TRY IT: Retype word for word the portion of the article on production in paying quantities in Ohio that opens with the words "The habendum clause" and closes with "in the state.".

Article / Production in Paying Quantities in Ohio: How Much Is Enough?

The habendum clause of an oil and gas lease establishes the period of time for which the rights given in the granting clause will extend.  John S. Lowe, Oil and Gas Law in a Nutshell, at 192 (5th ed. 2009).  Modern habendum clauses typically provide for a primary term, during which the lessee has no obligation to operate on the leased premises, and a secondary term, which is triggered by production on the leased premises prior to the expiration of the primary term.  Id.  Moreover, most modern habendum clauses specify that production must be in “paying quantities” in order to perpetuate the secondary term.  As such, disputes often arise as to what constitutes production in “paying quantities.”  Thankfully, Ohio courts have shed some light on how to interpret production in “paying quantities” in the state.

Paying Quantities Test

In 1980, the Supreme Court of Ohio defined “paying quantities” as quantities of oil or gas sufficient to yield a profit, even small, to the lessee over operating expenses, even though the drilling costs, or equipping costs, are not recovered, and even though the undertaking as a whole may thus result in a loss.  Blausey v. Stein, 61 Ohio St.2d 264, 265-266 (1980).     

Burden of Proof

We note that in Ohio, a lessee is typically given discretion to determine whether a well is profitable.  Hogue v. Whitacre, 2017-Ohio-9377, 103 N.E.3d 314, ¶ 21 (7th Dist.).  However, the lessee must make its determination of profitability in good faith.  Id.  Nonetheless, when a “paying quantities” dispute arises between a lessor and lessee, it is important to understand which party bears the burden of proof.  In Ohio, the Plaintiff (lessor) bears the burden of proving by the preponderance of the evidence that the well is not producing in “paying quantities.”  Id.  That is, the lessor’s evidence that the well is not producing in “paying quantities” must convince the fact finder that there is more than a 50% chance that his or her claim is true.

Direct Operating Expenses

While Blausey sets forth the standard by which production in “paying quantities” disputes are analyzed, litigation in Ohio has focused, in large part, on the characterization of “operating expenses.”  Though a comprehensive list of “operating expenses” has yet to be decided by the Ohio courts, several recent decisions lend guidance on the issue.

DATASET RECORDS:

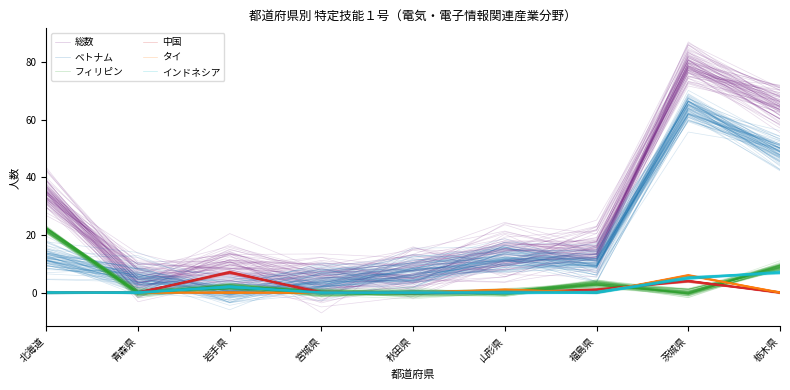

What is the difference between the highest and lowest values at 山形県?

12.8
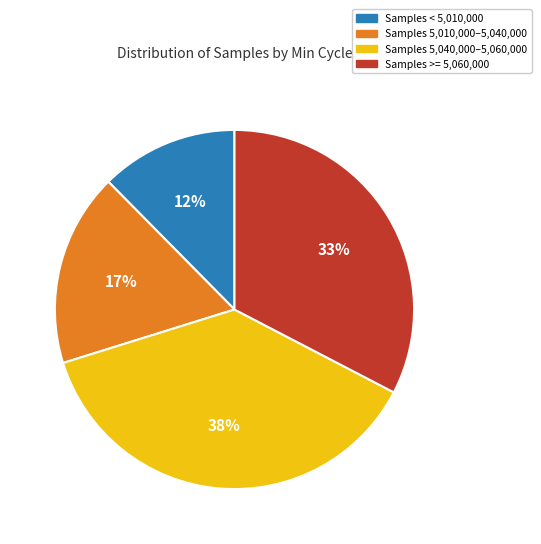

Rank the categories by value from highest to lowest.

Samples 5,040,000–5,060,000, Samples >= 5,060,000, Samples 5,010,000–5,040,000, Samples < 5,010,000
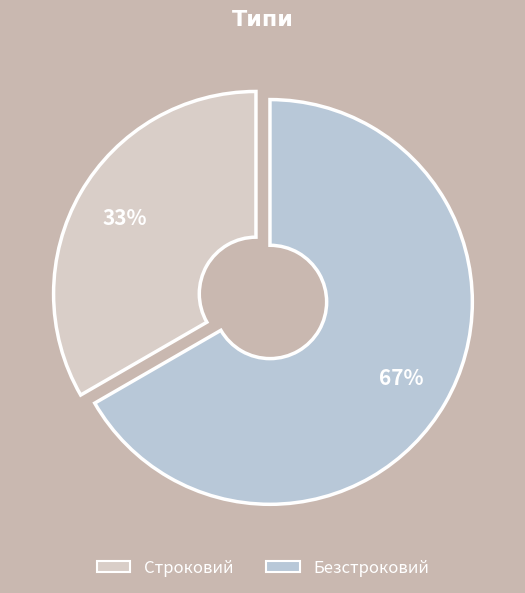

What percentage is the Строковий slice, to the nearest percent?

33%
...
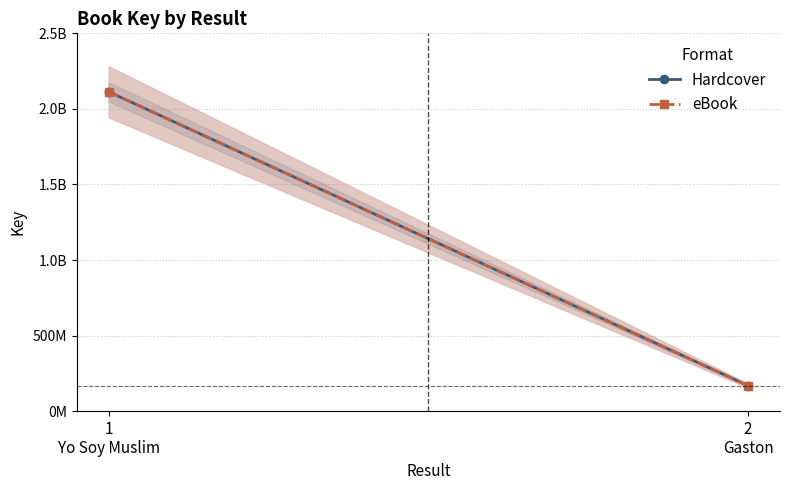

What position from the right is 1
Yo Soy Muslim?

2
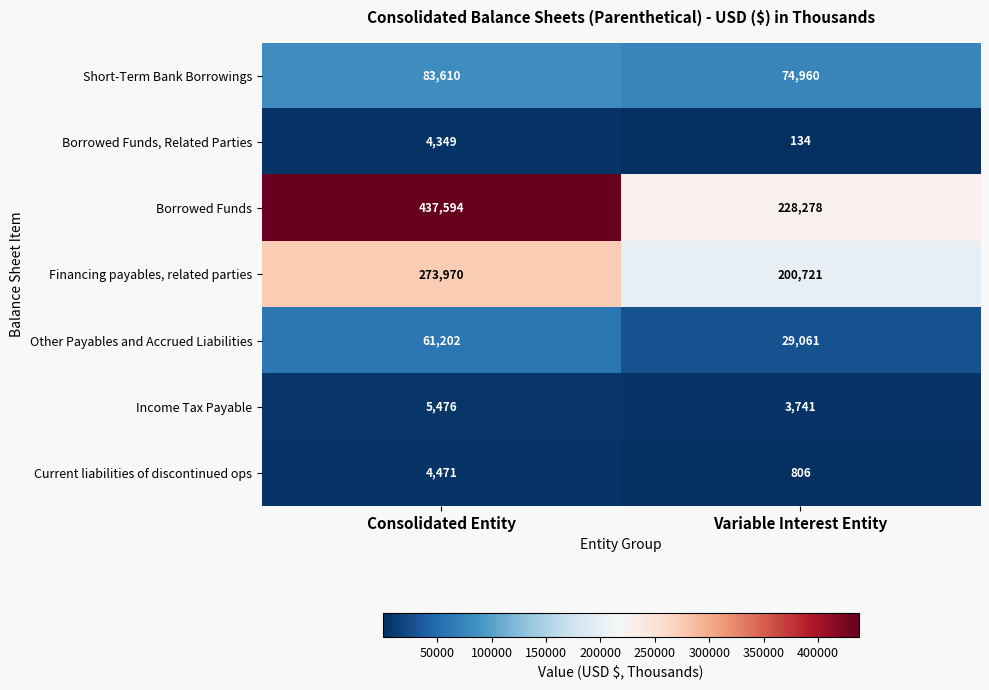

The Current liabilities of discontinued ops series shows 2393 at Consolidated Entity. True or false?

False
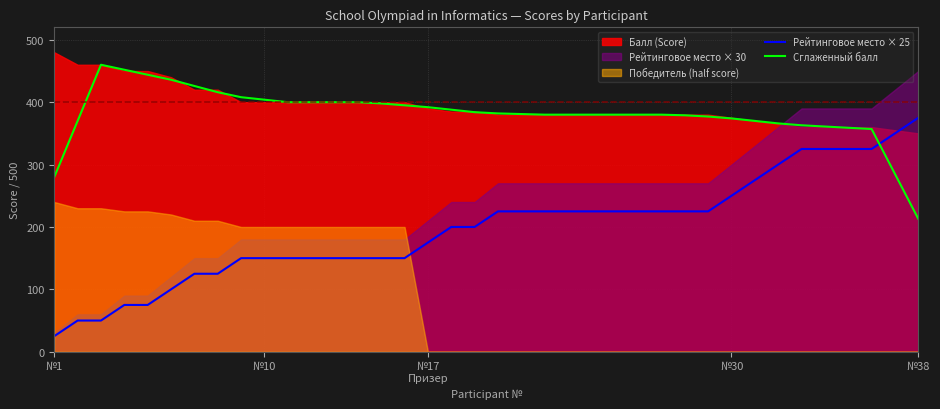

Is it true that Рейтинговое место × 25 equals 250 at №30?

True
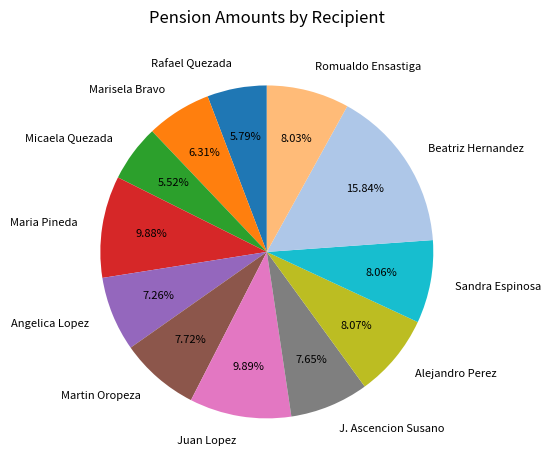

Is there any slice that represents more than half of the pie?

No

EXERCISE RESULT:
The habendum clause of an oil and gas lease establishes the period of time for which the rights given in the granting clause will extend.  John S. Lowe, Oil and Gas Law in a Nutshell, at 192 (5th ed. 2009).  Modern habendum clauses typically provide for a primary term, during which the lessee has no obligation to operate on the leased premises, and a secondary term, which is triggered by production on the leased premises prior to the expiration of the primary term.  Id.  Moreover, most modern habendum clauses specify that production must be in “paying quantities” in order to perpetuate the secondary term.  As such, disputes often arise as to what constitutes production in “paying quantities.”  Thankfully, Ohio courts have shed some light on how to interpret production in “paying quantities” in the state.